Blackhawk took the lead on the first possession of the game when Zane Burke hit a 3-pointer. Noble Johnson got a rebound basket for Parke Heritage to get the Wolves on the board and, despite missing one wide-open layup while breaking the Blackhawk press, they took the lead at 5-4 on a basket by Riley Ferguson with 3:10 left in the first quarter.

By the end of that period, however, Blackhawk had taken an 11-5 lead. Parke Heritage made just two field goals, but had three swatted away by Furst, on his way to a Class 2A record of six blocked shots.

“[The Braves] guarded us better than a lot of other teams have,” Schelsky said later. “We missed some open shots, but we had some shots at the rim that [Furst] altered.”

Although Furst left the game with his second foul in the first three minutes of the second quarter, his teammates picked up the slack. Jake Boyer, Blackhawk’s fifth-leading scorer, had exceeded his scoring average with 12 points by halftime and Burke had scored 10, and Blackhawk took an 18-6 lead. Then, for about 10 minutes, the Wolves took over.

A 9-3 run, with Connor Davis getting a basket and four free throws and Ferguson sinking a 3-pointer, cut the Blackhawk lead to 21-15. The Braves hit a 3-pointer to go up by nine, but Davis got four more points and it was a 24-19 game late in the second quarter before Blackhawk’s Marcus Davidson hit a 3-pointer six seconds before halftime.

“That 3 before halftime was a big shot for them,” Schelsky said later, but his team wasn’t finished. After falling behind 29-20, 31-22 and 33-25, Parke Heritage got three beautiful inside baskets — Christian Johnson on an assist from Ferguson and Davis on feeds from Ferguson and Noble Johnson — and was within 35-31 with 2:22 left in the third quarter.

But Furst had stopped fouling and his teammates were going to him every time down the court.
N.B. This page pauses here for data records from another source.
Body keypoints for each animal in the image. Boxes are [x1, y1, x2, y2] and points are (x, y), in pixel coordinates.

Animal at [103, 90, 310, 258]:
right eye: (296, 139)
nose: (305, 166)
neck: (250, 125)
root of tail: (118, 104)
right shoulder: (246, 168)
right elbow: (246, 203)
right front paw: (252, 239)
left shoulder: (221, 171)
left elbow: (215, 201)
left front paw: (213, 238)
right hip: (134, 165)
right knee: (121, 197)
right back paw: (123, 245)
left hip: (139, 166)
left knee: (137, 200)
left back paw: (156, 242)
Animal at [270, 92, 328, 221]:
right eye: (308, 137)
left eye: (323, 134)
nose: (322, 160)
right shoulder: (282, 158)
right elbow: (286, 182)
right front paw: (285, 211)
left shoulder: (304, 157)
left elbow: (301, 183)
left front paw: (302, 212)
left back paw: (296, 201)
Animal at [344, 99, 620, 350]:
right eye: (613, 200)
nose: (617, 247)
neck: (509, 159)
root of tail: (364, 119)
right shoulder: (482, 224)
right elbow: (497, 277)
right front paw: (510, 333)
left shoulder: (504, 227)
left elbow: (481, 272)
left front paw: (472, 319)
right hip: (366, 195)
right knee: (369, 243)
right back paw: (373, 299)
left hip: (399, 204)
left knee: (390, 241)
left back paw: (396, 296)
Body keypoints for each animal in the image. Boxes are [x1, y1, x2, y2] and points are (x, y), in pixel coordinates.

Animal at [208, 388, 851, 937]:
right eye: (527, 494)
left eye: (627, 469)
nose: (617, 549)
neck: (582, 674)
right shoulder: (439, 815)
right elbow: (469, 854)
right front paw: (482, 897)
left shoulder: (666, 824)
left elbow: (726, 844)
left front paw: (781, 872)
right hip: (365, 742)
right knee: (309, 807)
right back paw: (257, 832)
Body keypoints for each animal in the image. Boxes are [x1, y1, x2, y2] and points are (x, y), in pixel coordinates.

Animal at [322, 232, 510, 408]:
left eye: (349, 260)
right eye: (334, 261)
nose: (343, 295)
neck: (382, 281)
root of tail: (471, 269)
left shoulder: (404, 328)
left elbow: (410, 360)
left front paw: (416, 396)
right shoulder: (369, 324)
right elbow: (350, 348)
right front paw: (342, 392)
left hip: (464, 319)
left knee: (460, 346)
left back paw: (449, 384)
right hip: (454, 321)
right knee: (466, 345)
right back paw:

He had 10 points and six rebounds in the third quarter alone, and he finished that period with back-to-back baskets, then nailed a 3-pointer to open the fourth quarter for a 42-31 lead.

“I thought we did a really good job on Furst overall,” Schelsky said after the game. “Except for one dunk that he got when we couldn’t get a defensive rebound, I didn’t feel he got any cheap baskets. But you have to play him straight up because he’s such a willing passer and his team has so many other weapons.”
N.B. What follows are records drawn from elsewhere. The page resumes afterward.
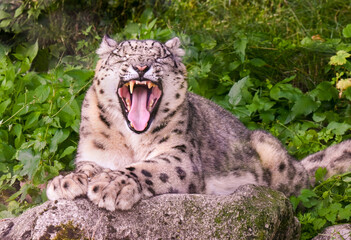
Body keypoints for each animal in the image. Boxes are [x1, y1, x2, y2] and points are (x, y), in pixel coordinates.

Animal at [46, 35, 351, 210]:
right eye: (123, 55)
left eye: (159, 56)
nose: (141, 66)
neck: (132, 139)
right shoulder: (94, 154)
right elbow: (87, 168)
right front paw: (66, 181)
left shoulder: (180, 155)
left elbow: (147, 168)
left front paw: (113, 184)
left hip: (276, 160)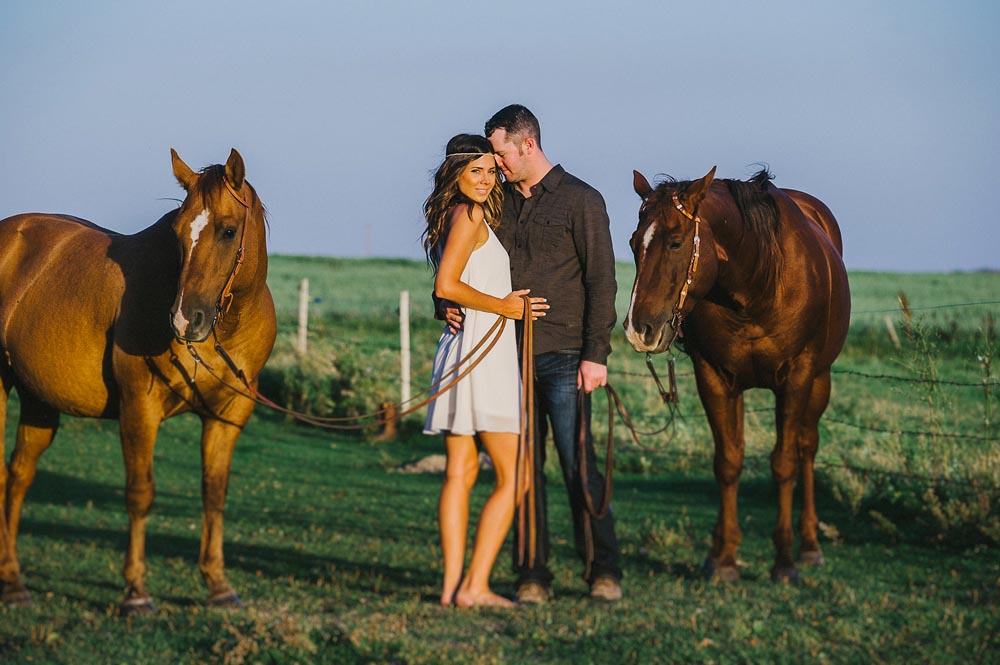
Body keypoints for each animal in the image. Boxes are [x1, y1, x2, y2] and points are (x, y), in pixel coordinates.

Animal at [0, 148, 278, 608]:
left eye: (228, 231)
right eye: (178, 232)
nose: (185, 319)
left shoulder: (227, 415)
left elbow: (214, 492)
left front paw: (218, 585)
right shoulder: (139, 409)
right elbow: (140, 493)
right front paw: (135, 592)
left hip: (39, 402)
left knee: (18, 476)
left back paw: (13, 582)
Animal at [624, 169, 852, 584]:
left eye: (676, 242)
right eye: (634, 243)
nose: (639, 329)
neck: (756, 286)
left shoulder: (796, 379)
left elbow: (785, 463)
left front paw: (784, 562)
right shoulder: (714, 378)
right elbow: (728, 461)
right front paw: (723, 559)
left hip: (820, 381)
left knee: (807, 448)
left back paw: (810, 545)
“I was happy to see what I could do against somebody that good,” said Davis, who had the assignment of guarding Furst, “but he’s really strong, and he was able to push me away.”

Parke Heritage never got closer than nine points after Furst’s 3-pointer. It was still a 10-point game at 48-38, but Furst got a three-point play to start the clinching 7-0 run for the Braves.

“Parke Heritage is a good team and a very physical team defensively,” said coach Marc Davidson of the Braves after the game. “It took us a little while to get into rhythm, and then obviously Caleb took over in the third quarter.”

“[Furst is] gonna have a great collegiate career [at Purdue],” said Schelsky, who said fatigue by the Wolves played a part as the game got away late. “If you’re gonna get beat, you might as well get beat by the best.”

Schelsky added that he doesn’t believe in moral victories, but also said, “There is a place in history for the second-place teams.”

The Wolves, 50-7 the past two seasons [and still alive when the 2020 tournament was canceled] “have been some of the building blocks of our community,” the coach added. “[The Wolves have] become Parke County legends, some of the founding fathers of our [three-year-old] school. Our school culture has been really good, and they’re a big reason . . . and at the end of the day, that’s bigger than a basketball game.”

“I’m proud of our team and the way they fought out there,” Ferguson said.

“I wish we could have won,” added Davis, who had 19 points and a game-high nine rebounds. “It’s been an amazing three years of my life, and [future Wolves] will continue that, hopefully.”